Pope Francis and Cardinal Pietro Parolin leave the Paul VI hall on February 12, 2015.
(FILIPPO MONTEFORTE/AFP via Getty Images)
The Vatican’s top diplomat has denied ever intending to block a controversial piece of proposed Italian legislation ostensibly designed to combat homophobia, saying a diplomatic note that leaked to the Italian press earlier this week was meant to address “preventatively” some “interpretative problems” that could arise from a law, the text of which contained “vague and uncertain” expressions.
The Cardinal Secretary of State of the Holy See, Pietro Parolin, made his statements in an interview published on Thursday by the official Vatican News portal.
Known as the “Zan Law,” after Alessandro Zan the LGBT activist and legislator who sponsored it, the “anti-homophobia” billis being examined by the justice commission of the Italian Senate, after the lower house of parliament approved the text last November.

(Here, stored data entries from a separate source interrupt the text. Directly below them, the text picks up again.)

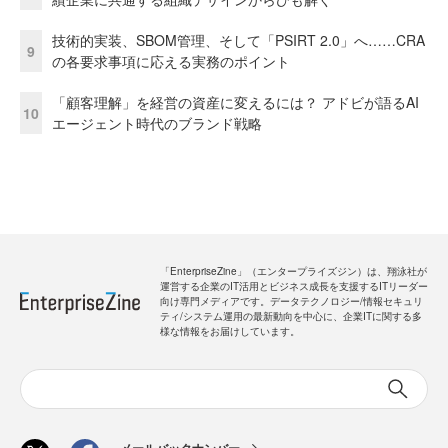
技術的実装、SBOM管理、そして「PSIRT 2.0」へ……CRA
9
の各要求事項に応える実務のポイント
「顧客理解」を経営の資産に変えるには？ アドビが語るAI
10
エージェント時代のブランド戦略
「EnterpriseZine」（エンタープライズジン）は、翔泳社が
運営する企業のIT活用とビジネス成長を支援するITリーダー
向け専門メディアです。データテクノロジー/情報セキュリ
ティ/システム運用の最新動向を中心に、企業ITに関する多
様な情報をお届けしています。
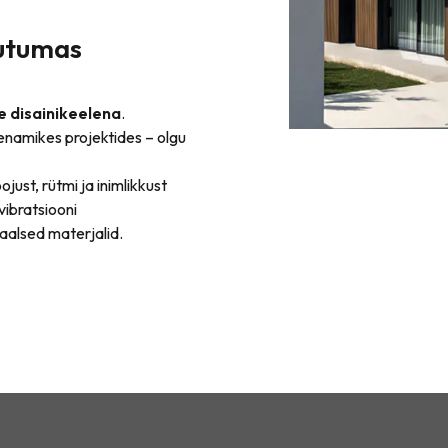
uutumas
e disainikeelena
.
 enamikes projektides – olgu
just, rütmi ja inimlikkust
vibratsiooni
aalsed materjalid.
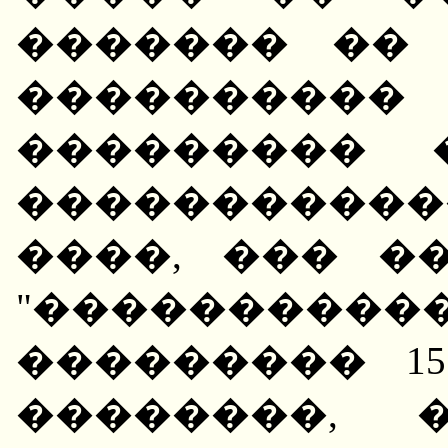
������� ��
����������
��������� 
����������
����, ��� �
"���������
��������� 1
��������, 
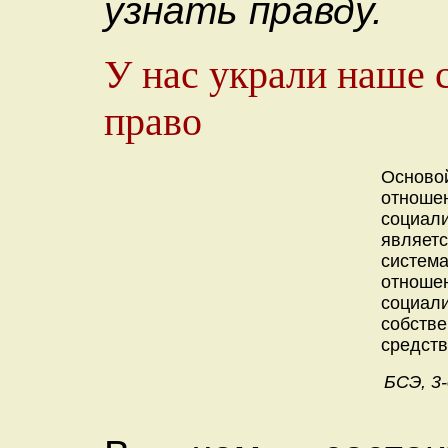
узнать правду.
У нас украли наше 
право
Основ
отноше
социал
являет
систем
отноше
социали
собств
средств
БСЭ, 3-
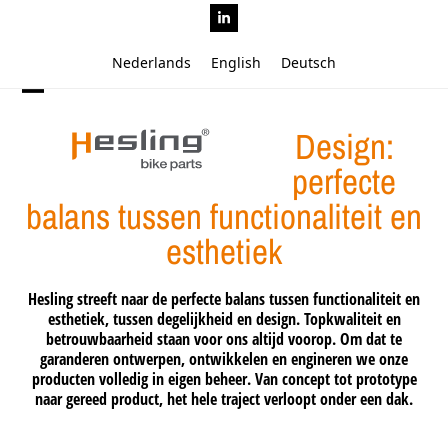
Skip
LinkedIn
to
content
Nederlands
English
Deutsch
Open
Close
Design:
mobile
mobile
menu
menu
perfecte
balans tussen functionaliteit en
esthetiek
Hesling streeft naar de perfecte balans tussen functionaliteit en
esthetiek, tussen degelijkheid en design. Topkwaliteit en
betrouwbaarheid staan voor ons altijd voorop. Om dat te
garanderen ontwerpen, ontwikkelen en engineren we onze
producten volledig in eigen beheer. Van concept tot prototype
naar gereed product, het hele traject verloopt onder een dak.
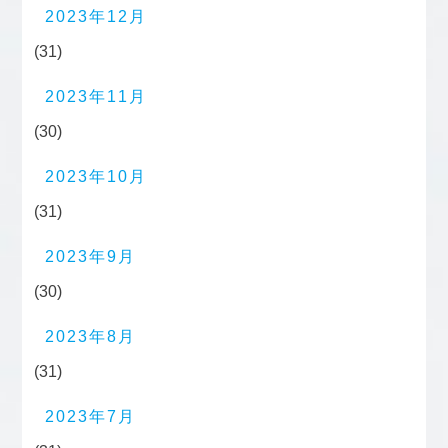
2023年12月
(31)
2023年11月
(30)
2023年10月
(31)
2023年9月
(30)
2023年8月
(31)
2023年7月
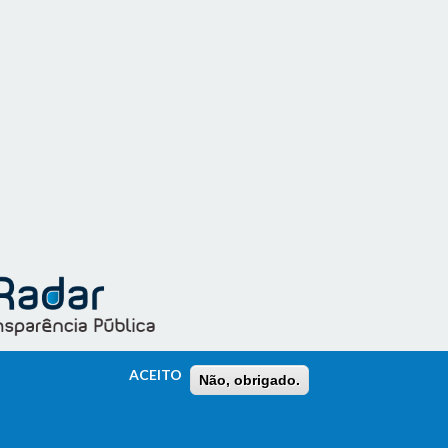
ACEITO
Não, obrigado.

The bill seeks to prevent and oppose “discrimination and violence for reasons based on sex, gender, sexual orientation, gender identity, and disability.”
“Our concern,” said Cardinal Parolin, “regards interpretative problems that could arise in the event a text were adopted with vague and uncertain contents, which could end up shifting – in a judicial context – the definition of what is a crime and what isn’t.”
Cardinal Parolin explained that the text of the draft law appears at present to run the risk of shifting the definition of what constitutes criminal behaviour, “without, however, giving the judge the parameters necessary to distinguish,” what is a crime and what isn’t.
“The concept of discrimination remains too vague in its contents,” Cardinal Parolin said. “In the absence of an adequate specification,” he said the draft law as it stands “runs the risk” of treating various very different sorts of behaviour under one legal umbrella, “and thus to render every possible distinction between man and woman punishable” by law.
He said the consequences of any such legislation would be “paradoxical,” and “in our opinion, are to be avoided while we are in time to avoid them.”
“We are against any attitude or act of intolerance or hatred against persons because of their sexual orientation,” Cardinal Parolin said, “as we are also opposed to such hatred or intolerance on the basis of ethnicity or creed.”
Nevertheless, “The need for definition is particularly important because the [proposed] legal norm moves in an area of penal relevance, where – as noted – what is allowed and what is prohibited must be well determined.”
The Secretary of State also explained that he approved the use of the “Note Verbale” and the note’s contents, as “the proper means of dialogue in international relations.” He said the note was never meant for public consumption, though he was not surprised by the reaction to the news it had gone out.
“I fully agree with [Italy’s] Prime Minister [Mario] Draghi on the secular nature of the state and on the sovereignty of the Italian Parliament,” Cardinal Parolin said. “At the same time, I appreciated the call made by the Prime Minister to respect constitutional principles and international commitments.”
“In this context there is a fundamental principle,” Cardinal Parolin continued: Pacta sunt servanda. “It is against this backdrop that with the Note Verbale we limited ourselves to recalling the text of the main provisions of the Agreement with the Italian State, which could be affected.”
Cardinal Parolin said the Holy See acted in a spirit of “fair-minded cooperation,” and even “friendship,” which “has characterised and continues to characterise our relations.” He said the question of the so-called Lateran Pacts had not been “explicitly considered in the debate on the law,” and that the Note Verbale had the purpose of drawing attention to the point, “which cannot be forgotten.”
The Secretary of State also noted that the issue of freedom of opinion “concerns not only Catholics, but all people, touching on what the Second Vatican Council defines as the ‘shrine’ of conscience.”